分析文本 —
++++++
所以其實我倒是不會說特別的去想這個問題,那我會想的反而是我今天還可以做什麽。比如那天我們在那個二二八的那個展廳,特別有意思,就是它做了一個全息投影,然後去給你恢複當年的美麗島事件的時候(袁莉:在國史館吧。)對對,在國史館裏麵,它有這麽一個展廳。它給你恢複了當年在那個美麗島事件的街頭發生了什麽,就是人民群眾從幾點幾分遊行到了哪個街口,然後什麽人在台上講了什麽話;包括一直到審判的時候,這些抗爭者是怎麽在法庭上進行自我陳述的,然後審判長又是怎麽說的。
++++++
[記錄資料]
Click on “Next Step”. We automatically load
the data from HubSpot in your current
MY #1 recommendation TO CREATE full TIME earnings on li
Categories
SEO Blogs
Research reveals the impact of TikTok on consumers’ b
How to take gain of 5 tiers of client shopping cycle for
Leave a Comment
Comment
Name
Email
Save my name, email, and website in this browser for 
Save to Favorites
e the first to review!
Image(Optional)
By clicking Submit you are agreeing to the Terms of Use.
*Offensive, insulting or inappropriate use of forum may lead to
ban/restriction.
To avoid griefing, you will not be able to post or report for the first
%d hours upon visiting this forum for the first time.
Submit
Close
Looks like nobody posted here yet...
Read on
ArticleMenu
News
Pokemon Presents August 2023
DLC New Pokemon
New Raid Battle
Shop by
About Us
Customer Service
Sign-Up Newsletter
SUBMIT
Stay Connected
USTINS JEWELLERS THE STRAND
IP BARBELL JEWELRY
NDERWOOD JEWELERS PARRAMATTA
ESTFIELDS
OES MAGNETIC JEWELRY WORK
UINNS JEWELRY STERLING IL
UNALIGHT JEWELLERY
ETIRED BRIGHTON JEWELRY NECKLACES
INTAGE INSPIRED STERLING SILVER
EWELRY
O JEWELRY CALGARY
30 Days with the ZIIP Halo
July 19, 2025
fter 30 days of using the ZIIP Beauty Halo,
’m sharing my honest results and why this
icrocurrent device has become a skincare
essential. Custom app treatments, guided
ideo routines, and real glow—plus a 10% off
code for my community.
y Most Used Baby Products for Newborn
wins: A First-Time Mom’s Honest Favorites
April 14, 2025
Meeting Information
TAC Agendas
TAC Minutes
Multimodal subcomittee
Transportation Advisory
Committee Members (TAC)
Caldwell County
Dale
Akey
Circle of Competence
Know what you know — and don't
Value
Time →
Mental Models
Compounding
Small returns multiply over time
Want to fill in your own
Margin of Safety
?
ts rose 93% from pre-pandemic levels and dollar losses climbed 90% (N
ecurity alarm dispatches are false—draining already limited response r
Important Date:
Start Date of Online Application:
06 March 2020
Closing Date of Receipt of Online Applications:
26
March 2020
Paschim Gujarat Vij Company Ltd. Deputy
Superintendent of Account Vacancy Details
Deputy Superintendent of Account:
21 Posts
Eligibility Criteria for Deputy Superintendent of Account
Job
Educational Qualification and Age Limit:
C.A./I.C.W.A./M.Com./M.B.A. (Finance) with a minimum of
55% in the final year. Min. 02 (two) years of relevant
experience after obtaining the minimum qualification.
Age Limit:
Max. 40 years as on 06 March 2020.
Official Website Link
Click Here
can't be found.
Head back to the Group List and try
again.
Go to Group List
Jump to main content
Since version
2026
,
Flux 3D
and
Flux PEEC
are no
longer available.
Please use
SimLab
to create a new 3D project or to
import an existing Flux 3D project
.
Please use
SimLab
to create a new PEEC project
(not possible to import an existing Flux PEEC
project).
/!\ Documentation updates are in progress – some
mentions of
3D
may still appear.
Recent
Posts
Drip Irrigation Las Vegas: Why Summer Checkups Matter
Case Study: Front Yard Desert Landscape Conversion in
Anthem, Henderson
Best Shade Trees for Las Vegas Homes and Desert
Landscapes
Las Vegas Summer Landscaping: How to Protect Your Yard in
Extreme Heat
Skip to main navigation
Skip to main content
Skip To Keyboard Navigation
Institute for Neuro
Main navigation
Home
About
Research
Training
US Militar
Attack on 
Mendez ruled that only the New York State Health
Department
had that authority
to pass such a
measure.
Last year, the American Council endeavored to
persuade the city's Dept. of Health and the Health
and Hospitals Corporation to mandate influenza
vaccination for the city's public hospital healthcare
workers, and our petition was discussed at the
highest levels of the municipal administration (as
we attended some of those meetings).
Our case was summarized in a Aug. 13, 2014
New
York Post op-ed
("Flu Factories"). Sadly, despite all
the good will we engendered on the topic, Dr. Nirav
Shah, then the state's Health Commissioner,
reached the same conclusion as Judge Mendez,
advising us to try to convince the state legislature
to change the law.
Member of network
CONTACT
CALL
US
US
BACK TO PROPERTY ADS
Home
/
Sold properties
++++++
任務目標 — 續寫這段談國史館美麗島事件展廳的文字,從最後一句之後接著寫。 這些資料在此不起任何作用。

結果 —
就是這些材料……我當時看了有一個想法:天哪,如果未來我們有機會也有這樣的一個博物館的話,我們的資料從哪兒來?其實今天中國已經……就曆史上好多資料都沒了嘛。然後今天的很多事件,就是那些抓捕良心犯和一些社會災難,比如說像五·一二(汶川地震)的,或者說這幾年的一些水災事件的,其實我相信很多記錄都沒有做。這個沒有做,不是說大家沒有在做,而是今天大家能夠去到這個現場,拿到這個資料然後再做記錄的這個機會太少了。大家已經從源頭上就是被打壓的,就是很多東西都已經“無痕化”了。

袁莉:
[00:06:34]
沒有辦法去現場了。

亞美:
[00:06:36]
對對對對,就是沒有辦法去現場。

袁莉:
[00:06:38]
哪怕是一個空難的現場現在都沒有辦法去。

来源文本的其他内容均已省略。